COA recommends PhilSuCor abolition
MANILA, Philippines — The Commission on Audit (COA) is recommending the abolition of the Philippine Sugar Corp. (PhilSucor), saying its functions such as granting loans to private entities engaged in sugar production have become redundant with the Sugar Regulatory Administration (SRA).
In an annual audit report recently uploaded on its website, COA noted that for 2017, Philsucor extended a total of P208.088 million in credit to “private corporations, cooperatives, foundations and single proprietorships” engaged in sugarcane farming, marketing and research and development, “thereby defeating the primary purpose for which it (Philsucor) was created by virtue of Presidential Decree No. 1890.” Philsucor is a government-owned and controlled corporation (GOCC).
COA said the credits were granted to these private entities for their procurement of agricultural inputs, farm equipment and for sustaining their operations.
Such practice, COA said, is outside Philsucor’s mandate, which is to provide financing for the rehabilitation and expansion of sugar mills and sugar refineries across the country.
Furthermore, the audit body pointed out that the function of extending financial assistance to sugar farmers and cooperatives is vested in the SRA, an attached agency of the Department of Agriculture (DA), under Executive Oder No. 18 dated May 28, 1986.
COA said SRA has in fact been receiving annual allocation from Congress for the implementation of its Socialized Credit Program (SCP) funded under the Sugar Industry Development Act (SIDA).
The SCP includes credit financing both for public and private entities engaged in the farming of sugarcane and in the production and marketing of sugarcane products and by-products, according to COA.
COA said that while the SRA is currently granting loans to sugarcane farmers at the interest rate of two percent per annum, Philsucor’s current interest rate on its credit financing is six percent per annum, “thus, there is a big probability that Philsucor will continue to incur operating losses as less clients may avail of its credit financing.”
COA noted that as of Dec. 31, 2017, Philsucor had already incurred operating losses of P3.723 million.
The audit agency said the Governance Commission on GOCCs (GCG) must review the operational viability of Philsucor as “there is a big possibility that it may not be able to continue as a going concern entity, since there are no more sugar mills and refineries that applied for loans for the acquisition, rehabilitation and/or expansion of sugar mills, refineries and other related facilities.”
Philsucor, according to COA, “now depends on the granting of loans to sugarcane farmers’ cooperatives and other entities, although not in accordance with its mandate, just to earn income to support its operations.”

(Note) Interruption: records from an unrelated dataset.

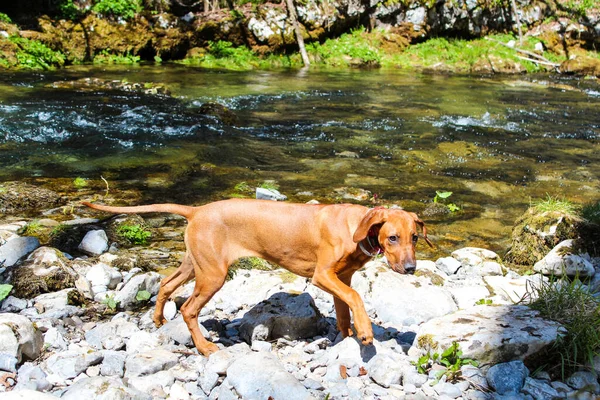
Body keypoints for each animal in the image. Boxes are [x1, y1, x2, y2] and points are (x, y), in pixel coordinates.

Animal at [84, 200, 432, 356]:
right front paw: (366, 333)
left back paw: (157, 320)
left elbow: (346, 309)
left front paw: (349, 335)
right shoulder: (322, 276)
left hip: (195, 264)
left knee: (167, 284)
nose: (411, 269)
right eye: (392, 238)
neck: (356, 227)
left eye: (414, 237)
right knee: (188, 309)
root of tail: (197, 209)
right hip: (213, 275)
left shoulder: (341, 280)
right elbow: (357, 299)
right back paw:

“The Audit Team believes that the matter must be elevated to the GCG which has the power to evaluate the performance of a GOCC and implement or recommend to the President the course of action it may deem necessary, to ensure that Philsucor’s operations are consistent with the national development policies and programs,” COA said.

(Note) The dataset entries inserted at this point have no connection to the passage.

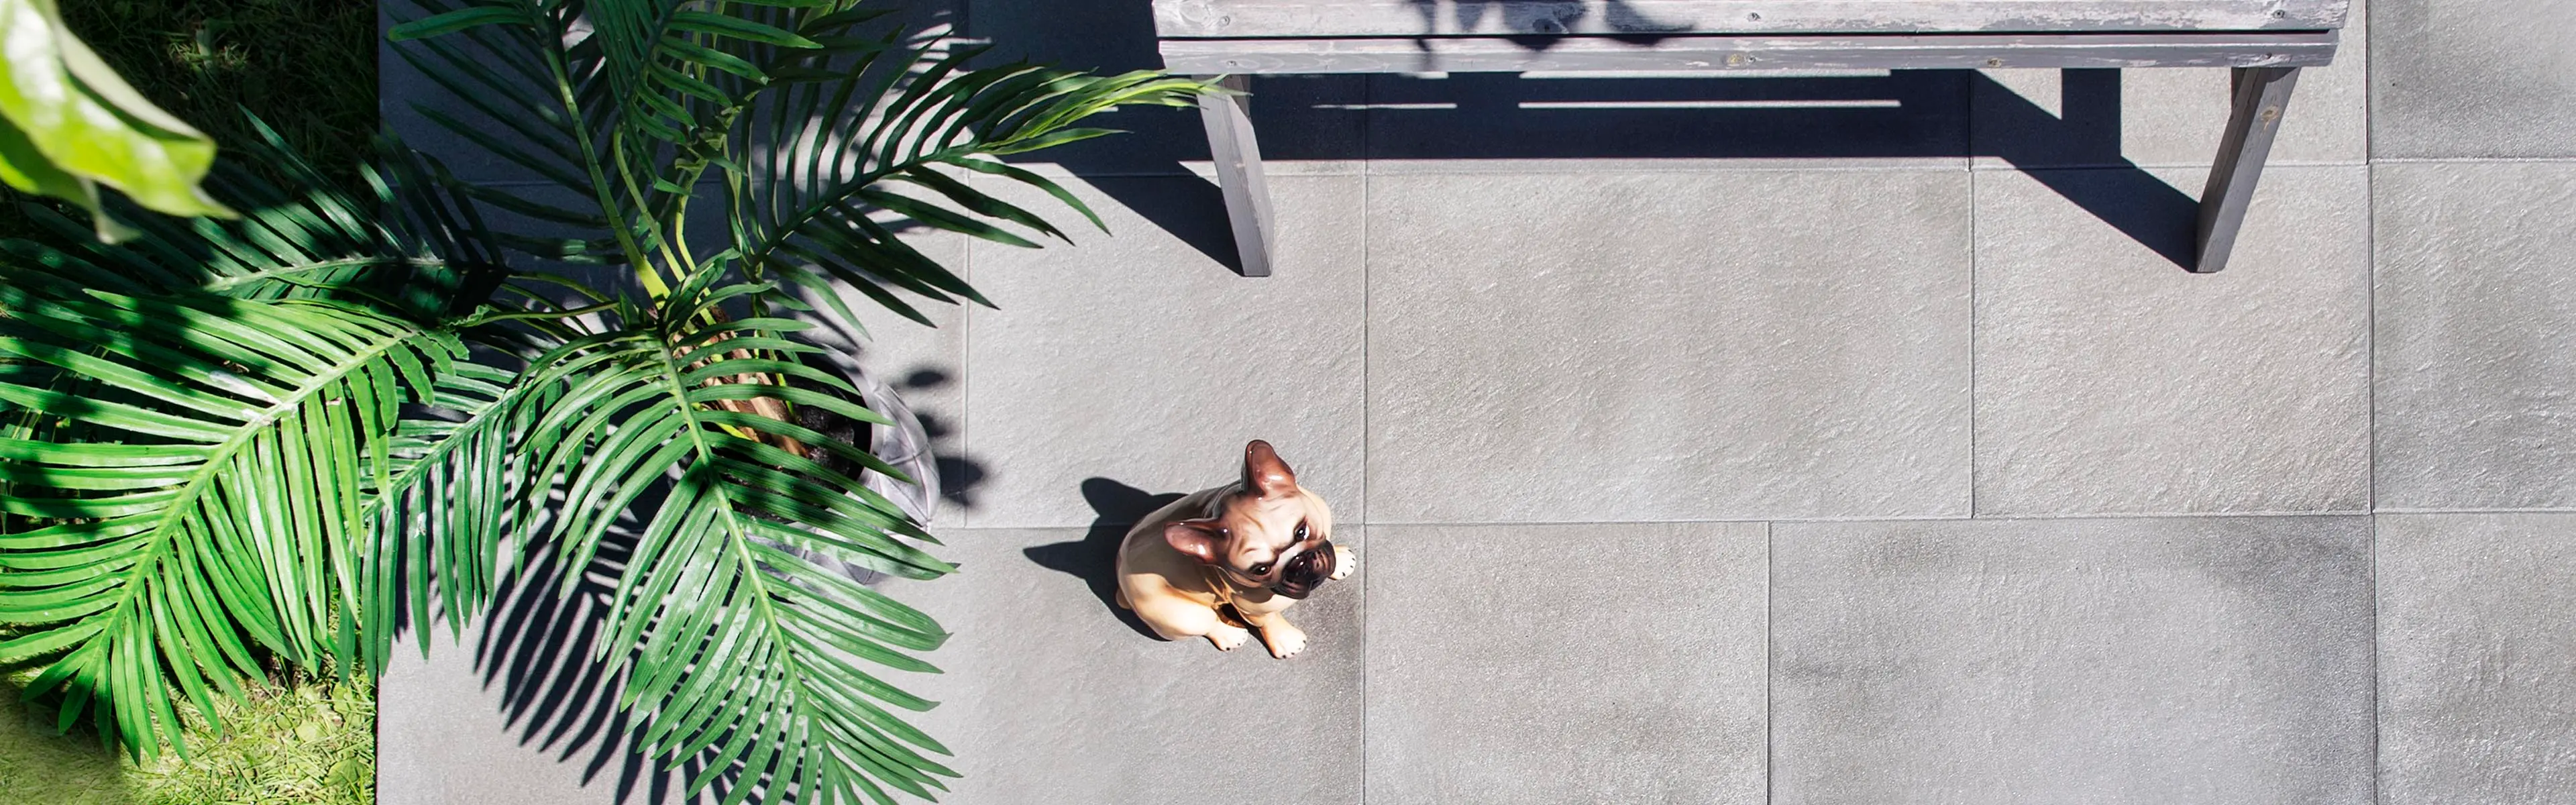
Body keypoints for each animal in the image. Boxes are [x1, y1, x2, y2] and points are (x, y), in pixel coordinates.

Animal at [1118, 441, 1360, 660]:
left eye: (1302, 531)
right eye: (1261, 569)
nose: (1300, 563)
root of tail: (1122, 578)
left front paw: (1342, 560)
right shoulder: (1253, 610)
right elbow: (1269, 621)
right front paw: (1287, 642)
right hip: (1181, 615)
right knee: (1208, 623)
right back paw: (1231, 635)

It added Philsucor management informed the audit team that the GCG has standing recommendation to the Office of the President for the merging of Philsucor with SRA.
But while waiting for the decision on GCG’s recommendation, Philsucor said it will continue to grant loans to corporations and cooperatives, maintaining that it is not a duplication of the SRA’s SCP.
Philsucor explained that its credit-financing program caters to individual sugarcane farmers with 30 hectares and above farm area which he owns or leases, while the SRA’s SCP caters to sugarcane farmers with five hectares and below.
“From information gathered, as long as the sugarcane farmers are accredited by the SRA, they are qualified to borrow under its Socialized Credit Program and there is no limit in the area of sugarcane farms being owned/leased by the borrowers,” COA maintained.